1 En aquel tiempo todos los recaudadores de impuestos y los pecadores se acercaban a escuchar a Jesús.
2 Los fariseos y los doctores murmuraban: Éste recibe a pecadores y come con ellos.
3 Él les contestó con la siguiente parábola:
4 Si uno de ustedes tiene cien ovejas y se le pierde una, ¿no deja las noventa y nueve en el campo y va a buscar la extraviada hasta encontrarla?
5 Al encontrarla, se la echa a los hombros contento,
6 se va a casa, llama a amigos y vecinos y les dice: Alégrense conmigo, porque encontré la oveja perdida.
7 Les digo que, de la misma manera habrá más fiesta en el cielo por un pecador que se arrepienta que por noventa y nueve justos que no necesiten arrepentirse.
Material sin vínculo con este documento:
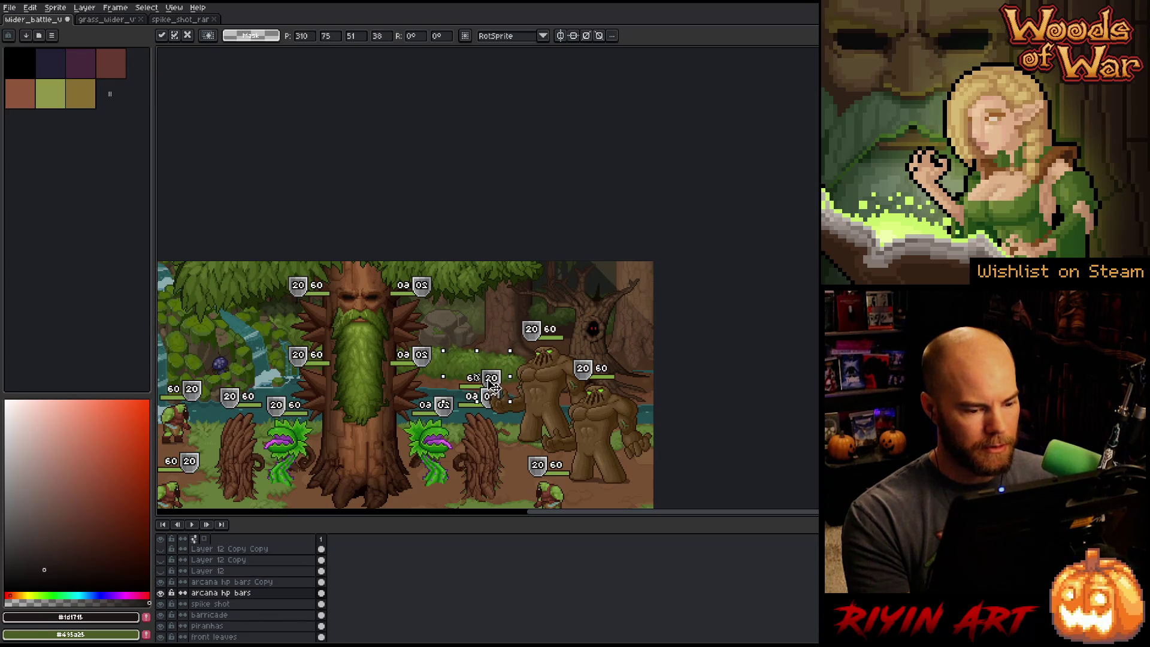
pyautogui.scroll(3, 500, 391)
pyautogui.moveTo(472, 299)
pyautogui.mouseDown()
pyautogui.moveTo(458, 342)
pyautogui.moveTo(465, 374)
pyautogui.mouseUp()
8 Si una mujer tiene diez monedas y pierde una, ¿no enciende una lámpara, barre la casa y busca con mucho cuidado hasta encontrarla?
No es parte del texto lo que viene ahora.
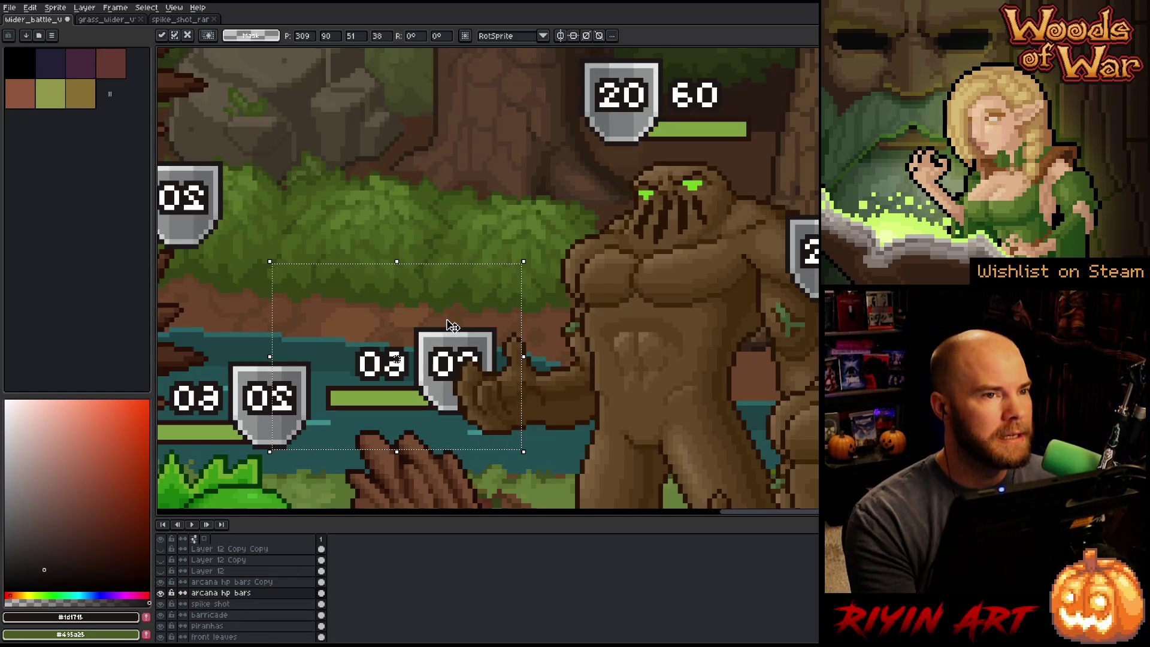
pyautogui.scroll(-4, 448, 281)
9 Al encontrarla, llama a las amigas y vecinas y les dice: Alégrense conmigo, porque encontré la moneda perdida.
10 Les digo que lo mismo se alegrarán los ángeles de Dios por un pecador que se arrepienta.


Comentario

 

El conocimiento supremo de Cristo Jesús es la máxima aspiración de Pablo; lo demás puede asumirse como pérdida. Esas frases paulinas penetran la inteligencia porque transmiten lo que hay en el corazón y están trenzadas en su experiencia de vida. El Apóstol es convincente porque está convencido del Evangelio. Asimismo cada uno de los cristianos hemos de afanarnos por el conocimiento supremo de nuestro Señor, al grado de considerar basura lo demás. Pablo no habla de que ese conocimiento sublime de Cristo sea esotérico o accesible a unos cuantos. Él habla de lo que constata en su propia persona, en dos características: el poder de la resurrección y la solidaridad en sus padecimientos. El sello cristiano distintivo es justamente el de la fe pascual. Los dolores y limitaciones ahora experimentados, no son sino invitación a la gracia de la resurrección. Se quedan inutilizados si no nos transforman en el Resucitado. Hay muchos lugares y muchos corazones que aguardan conocer a Cristo, no en su cruz, sino en la fuerza de su resurrección. Hasta allí hay que llevar el Evangelio.